As an artist, Vivieaere participated in the fourth Noumea Biennial of Contemporary Arts (2000), and in 2007, exhibited in the major exhibition “Le Folauga” at the Auckland Museum, which subsequently traveled to the Kaohsiung Museum of Fine Arts, Taiwan in 2008. Much of his work consists of multimedia and video collages that explore the hybrid identities of contemporary Polynesians. His video installation, This is not an ocean, this is a rented house / this is not a hand, this is a library / this is not the sky, this is a grandfather clock / this is not a child, this is a mirror (2007), displayed at “Le Folauga,” shows a child diving into calm water and swimming away with awkward motions against a threatening soundtrack of surging ocean waves.
Vivieaere’s most significant contribution to New Zealand art, however, remains his curatorial work. In addition to his breakout “Bottled Ocean,” he recently co-curated the exhibition “The Great Journey: In Pursuit of the Ancestral Realm” at the Kaohsiung Museum in 2009, which explored the cross-cultural connections between Taiwan’s indigenous and Pacific Islanders, and featured New Zealand artists Lisa Reihana, Shane Cotton, Virginia King, Greg Semu and Michel Tuffery.

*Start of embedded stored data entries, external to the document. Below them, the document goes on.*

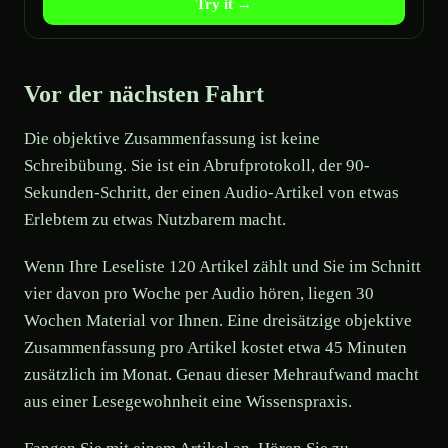
Try it →
Vor der nächsten Fahrt
Die objektive Zusammenfassung ist keine
Schreibübung. Sie ist ein Abrufprotokoll, der 90-
Sekunden-Schritt, der einen Audio-Artikel von etwas
Erlebtem zu etwas Nutzbarem macht.
Wenn Ihre Leseliste 120 Artikel zählt und Sie im Schnitt
vier davon pro Woche per Audio hören, liegen 30
Wochen Material vor Ihnen. Eine dreisätzige objektive
Zusammenfassung pro Artikel kostet etwa 45 Minuten
zusätzlich im Monat. Genau dieser Mehraufwand macht
aus einer Lesegewohnheit eine Wissenspraxis.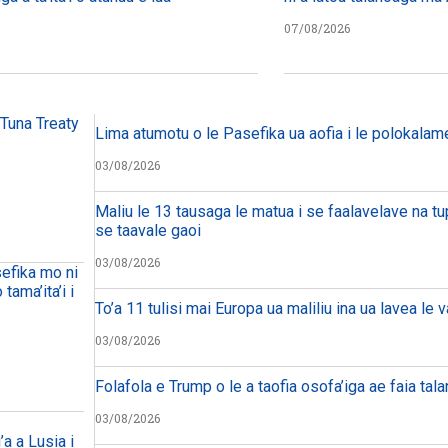
07/08/2026
 Tuna Treaty
Lima atumotu o le Pasefika ua aofia i le polokalam
03/08/2026
Maliu le 13 tausaga le matua i se faalavelave na tu
se taavale gaoi
03/08/2026
sefika mo ni
tama’ita’i i
To’a 11 tulisi mai Europa ua maliliu ina ua lavea le 
03/08/2026
Folafola e Trump o le a taofia osofa’iga ae faia tal
03/08/2026
’a a Lusia i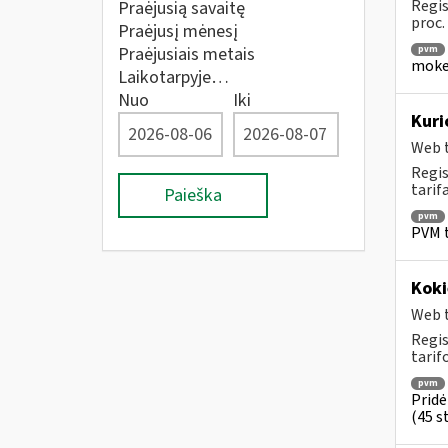
Regis
Praėjusią savaitę
proc.
Praėjusį mėnesį
Praėjusiais metais
pvm
mokes
Laikotarpyje…
Nuo
Iki
Kuri
Web t
Regis
tarif
Paieška
pvm
PVM t
Koki
Web t
Regis
tarif
pvm
Pridė
(45 st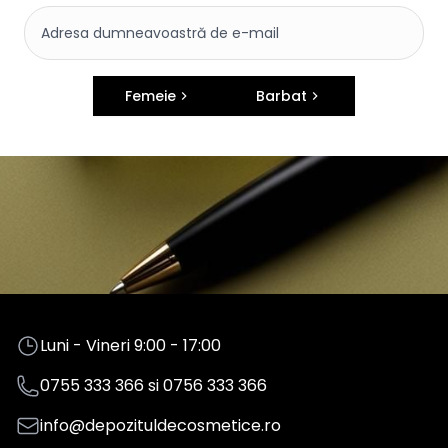
Femeie
Barbat
Luni - Vineri 9:00 - 17:00
0755 333 366
si
0756 333 366
info@depozituldecosmetice.ro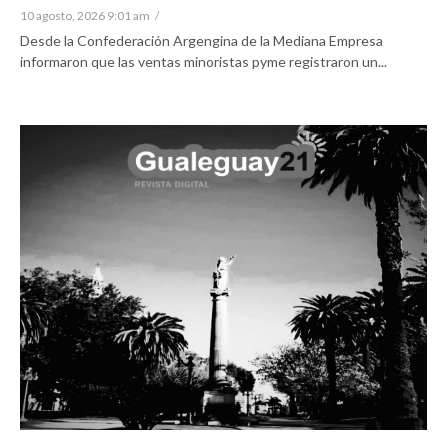
10 agosto, 2026 9:01 am
/
Desde la Confederación Argengina de la Mediana Empresa
informaron que las ventas minoristas pyme registraron un...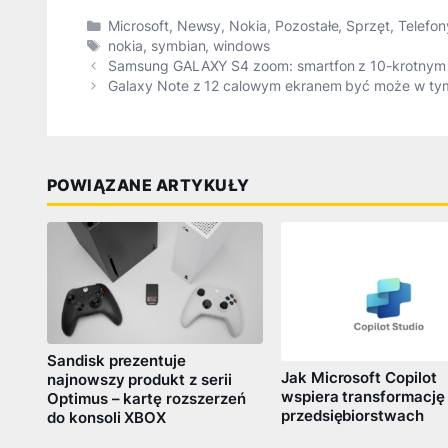
Kategorie
Microsoft
,
Newsy
,
Nokia
,
Pozostałe
,
Sprzęt
,
Telefon
Tagi
nokia
,
symbian
,
windows
Samsung GALAXY S4 zoom: smartfon z 10-krotnym
Galaxy Note z 12 calowym ekranem być może w ty
POWIĄZANE ARTYKUŁY
Sandisk prezentuje
Jak Microsoft Copilot
najnowszy produkt z serii
wspiera transformację
Optimus – kartę rozszerzeń
przedsiębiorstwach
do konsoli XBOX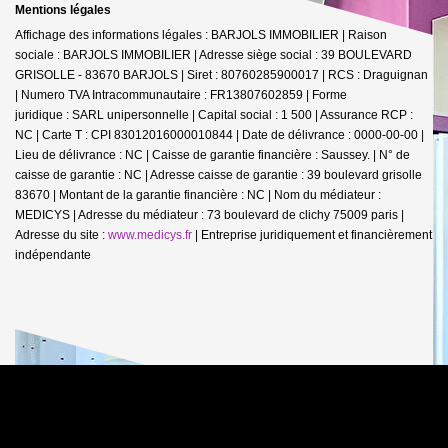
Mentions légales
Affichage des informations légales : BARJOLS IMMOBILIER | Raison
sociale : BARJOLS IMMOBILIER | Adresse siège social : 39 BOULEVARD
GRISOLLE - 83670 BARJOLS | Siret : 80760285900017 | RCS : Draguignan
| Numero TVA Intracommunautaire : FR13807602859 | Forme
juridique : SARL unipersonnelle | Capital social : 1 500 | Assurance RCP :
NC |
Carte T : CPI 83012016000010844 | Date de délivrance : 0000-00-00 |
Lieu de délivrance : NC | Caisse de garantie financière : Saussey. | N° de
caisse de garantie : NC | Adresse caisse de garantie : 39 boulevard grisolle
83670 | Montant de la garantie financière : NC | Nom du médiateur :
MEDICYS | Adresse du médiateur : 73 boulevard de clichy 75009 paris |
Adresse du site :
www.medicys.fr
|
Entreprise juridiquement et financièrement
indépendante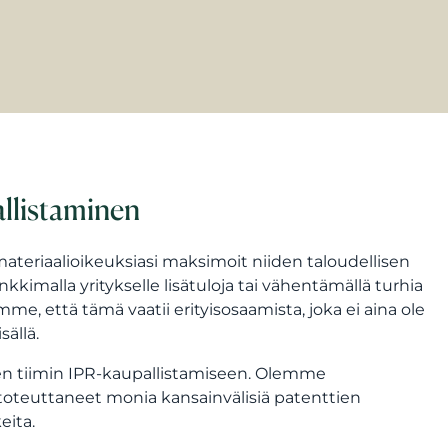
allistaminen
ateriaalioikeuksiasi maksimoit niiden taloudellisen
nkkimalla yritykselle lisätuloja tai vähentämällä turhia
me, että tämä vaatii erityisosaamista, joka ei aina ole
sällä.
 tiimin IPR-kaupallistamiseen. Olemme
oteuttaneet monia kansainvälisiä patenttien
eita.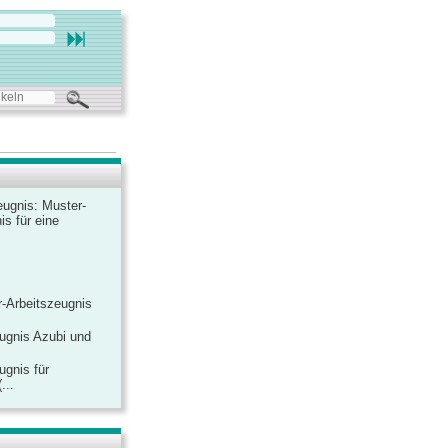
ugnis: Muster-
is für eine
-Arbeitszeugnis
ugnis Azubi und
ugnis für
...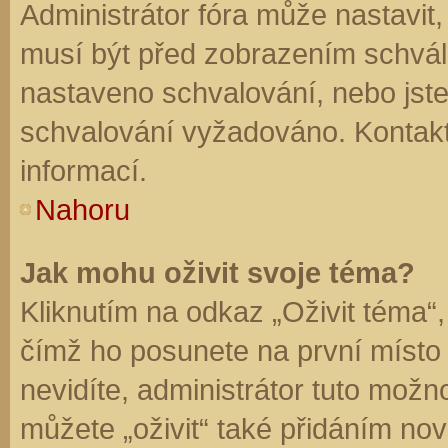
Administrátor fóra může nastavit
musí být před zobrazením schvál
nastaveno schvalování, nebo jste 
schvalování vyžadováno. Kontaktu
informací.
Nahoru
Jak mohu oživit svoje téma?
Kliknutím na odkaz „Oživit téma“,
čímž ho posunete na první místo
nevidíte, administrátor tuto mo
můžete „oživit“ také přidáním nov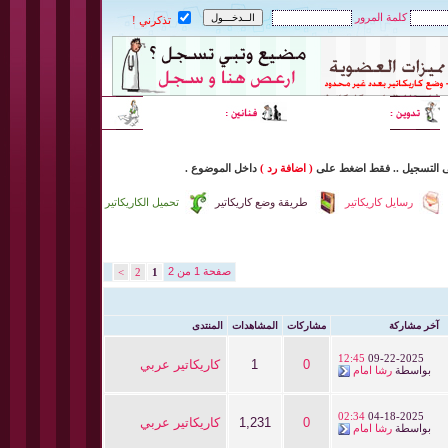
كلمة المرور
تذكرني !
ى التسجيل
..
فقط اضغط
على
( اضافة رد )
داخل
الموضوع .
رسايل كاريكاتير
طريقة وضع كاريكاتير
تحميل الكاريكاتير
صفحة 1 من 2
>
2
1
آخر مشاركة
مشاركات
المشاهدات
المنتدى
12:45
09-22-2025
0
1
كاريكاتير عربي
بواسطة
رشا امام
02:34
04-18-2025
0
1,231
كاريكاتير عربي
بواسطة
رشا امام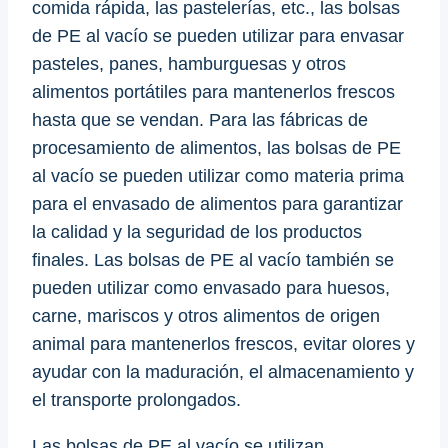
comida rápida, las pastelerías, etc., las bolsas
de PE al vacío se pueden utilizar para envasar
pasteles, panes, hamburguesas y otros
alimentos portátiles para mantenerlos frescos
hasta que se vendan. Para las fábricas de
procesamiento de alimentos, las bolsas de PE
al vacío se pueden utilizar como materia prima
para el envasado de alimentos para garantizar
la calidad y la seguridad de los productos
finales. Las bolsas de PE al vacío también se
pueden utilizar como envasado para huesos,
carne, mariscos y otros alimentos de origen
animal para mantenerlos frescos, evitar olores y
ayudar con la maduración, el almacenamiento y
el transporte prolongados.
Las bolsas de PE al vacío se utilizan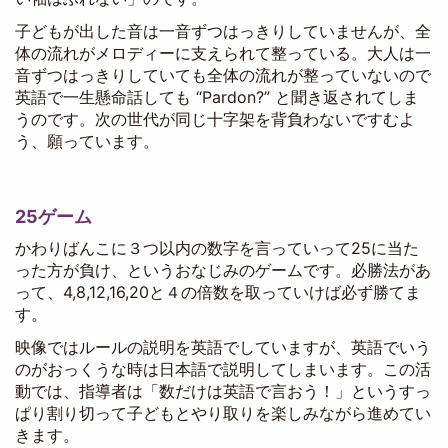
子どもが出した音は一音ずつはっきりしていませんが、全
体の流れがメロディーに支えられて整っている。大人は一
音ずつはっきりしていても全体の流れが整っていないので
英語で一生懸命話しても “Pardon?” と聞き返されてしま
うのです。次の世代が同じ十字架を背負わないですむよ
う、願っています。
25ゲーム
かわりばんこに３つ以内の数字を言っていって25に当た
った方が負け、というおなじみのゲームです。必勝法があ
って、4,8,12,16,20と４の倍数を取っていけば必ず勝てま
す。
映像ではルールの説明を英語でしていますが、英語でいう
のがおっくうな時は日本語で説明してしまいます。この活
動では、指導者は「数だけは英語で言おう！」というすっ
ぱり割り切って子どもとやり取りを楽しみながら進めてい
きます。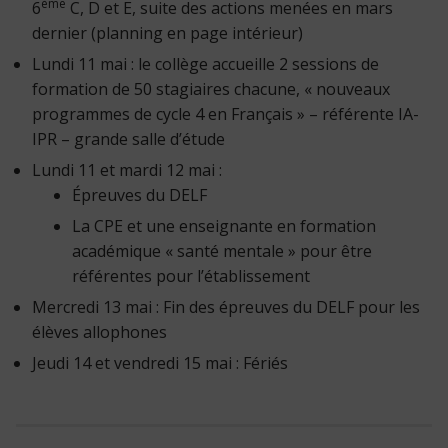
ème
6
C, D et E, suite des actions menées en mars
dernier (planning en page intérieur)
Lundi 11 mai : le collège accueille 2 sessions de
formation de 50 stagiaires chacune, « nouveaux
programmes de cycle 4 en Français » – référente IA-
IPR – grande salle d’étude
Lundi 11 et mardi 12 mai :
Épreuves du DELF
La CPE et une enseignante en formation
académique « santé mentale » pour être
référentes pour l’établissement
Mercredi 13 mai : Fin des épreuves du DELF pour les
élèves allophones
Jeudi 14 et vendredi 15 mai : Fériés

Hundreds gathered at the Fale Pasifika, at the University of Auckland, where funeral services were held on June 12. Before his death, Vivieaere had been planning an autobiographical installation Oceans In Us that would represent a personal voyage over water, bringing together all the cities he had visited and the people he had met over the years—sadly, an unrealized project. Yet, as friends and loved ones spoke about him, and Pasifika artists danced in commemoration of a leader in the Aotearoa and international art community, the funeral memorialized the artist-curator’s lifetime achievements, while bringing together people who had shared his life’s journey—much in the way he wished Oceans In Us would.